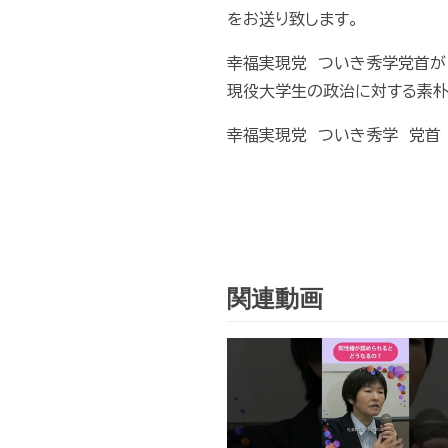
をお送り致します。
幸福実現党 ついき秀学党首が
現役大学生の政治に対する素朴
幸福実現党 ついき秀学 党首
関連動画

+ + + +

## Your instructions:
Each entry should be output word for word, with no pictures carried over.

## Reply to the exercise:
をお送り致します。
幸福実現党 ついき秀学党首が
現役大学生の政治に対する素朴
幸福実現党 ついき秀学 党首
関連動画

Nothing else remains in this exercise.